South Korea U-turns on 69-hour working week after youth backlash

The South Korean government had intended to raise the maximum weekly working time to 69 hours.
The South Korean government had intended to raise the maximum weekly working time to 69 hours. Photograph: Chris Jung/NurPhoto/REX/Shutterstock

South Korea’s government has been forced to rethink a planned rise in working hours after a backlash from younger people who said the move would destroy their work-life balance and put their health at risk.

The government had intended to raise the maximum weekly working time to 69 hours after business groups complained that the current cap of 52 hours was making it difficult to meet deadlines.

But protests from the country’s millennials and generation z prompted the president, Yoon Suk-yeol, to order government agencies to reconsider the measure and “communicate better with the public, especially with generation z and millennials”, his press secretary, Kim Eun-hye, said.

“The core of [Yoon’s] labour market policy is to protect the rights and interests of underprivileged workers, such as the MZ generation, workers not in a union and those working in small and medium-sized businesses,” Kim said, according to the Korea Herald.

Yoon, a conservative who is seen as pro-business, had supported the raise to give employers greater flexibility. Union leaders, however, had said it would force people to work longer hours, in a country already known for its punishing workplace culture.

The plan has also been criticised as out of step with other major economies, including Britain, where dozens of companies last year trialled a four-day week that campaigners said resulted in similar or better productivity and increased staff wellbeing.

South Koreans worked an average of 1,915 hours in 2021 – that’s 199 hours more than the Organization for Economic Co-operation and Development average, according to the most recent OECD employment outlook, and 566 hours more than workers in Germany.

Yoon, who was elected president in 2022 with support from disaffected young men, is hoping his People Power party will attract the youth vote in elections for the national assembly next year.

The original plan announced earlier this month would have overturned legislation introduced in 2018 by the liberal Democratic party that limits the working week to 52 hours: 40 of regular work plus 12 of overtime. The party has said it will use its majority in the national assembly to block the bill.

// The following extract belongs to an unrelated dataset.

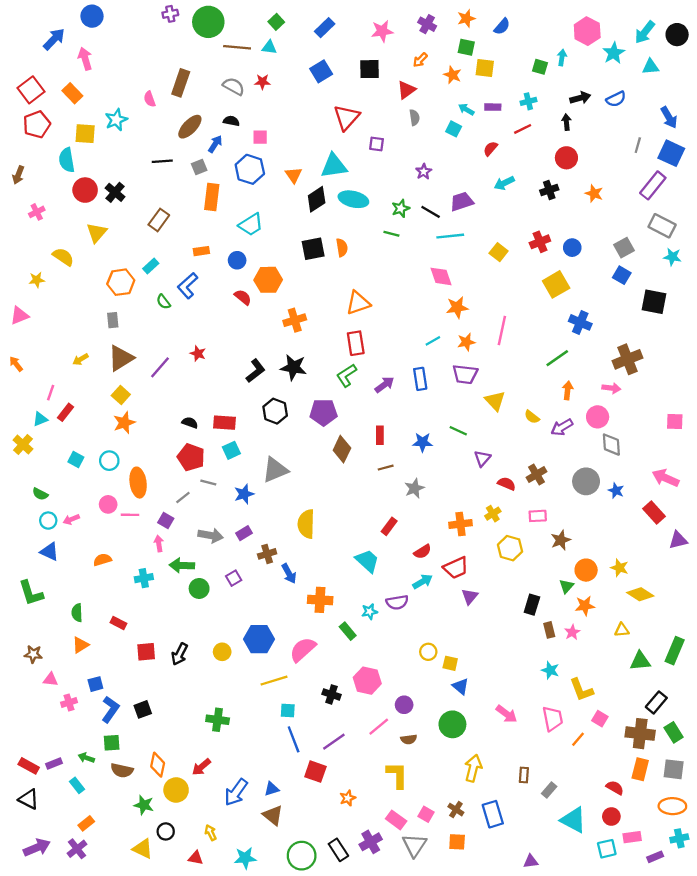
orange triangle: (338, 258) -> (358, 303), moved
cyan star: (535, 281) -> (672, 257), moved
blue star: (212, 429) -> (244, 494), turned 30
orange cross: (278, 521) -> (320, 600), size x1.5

Unions and opposition politicians have argued that forcing employees in Asia’s fourth-biggest economy to work longer hours will do nothing to address the country’s record low birthrate.

“It will make it legal to work from 9am to midnight for five days in a row. There is no regard for workers’ health or rest,” the Korean Confederation of Trade Unions said in a statement.

The labour minister, Lee Jung-sik, had argued that raising the weekly cap to 69 hours would enable working women to accrue more overtime hours in exchange for time off later that could be used for family and caregiving commitments.

“We’ll introduce bold measures to help cut working hours during pregnancy or while raising children,” Lee said last week, when asked if the raise would help alleviate the fertility crisis.

Women’s groups, however, said that the measure would hurt working mothers and other women. “While men will work long hours and be exempt from care responsibilities and rights, women will have to do all the care work,” the Korean Women’s Associations United said in a statement.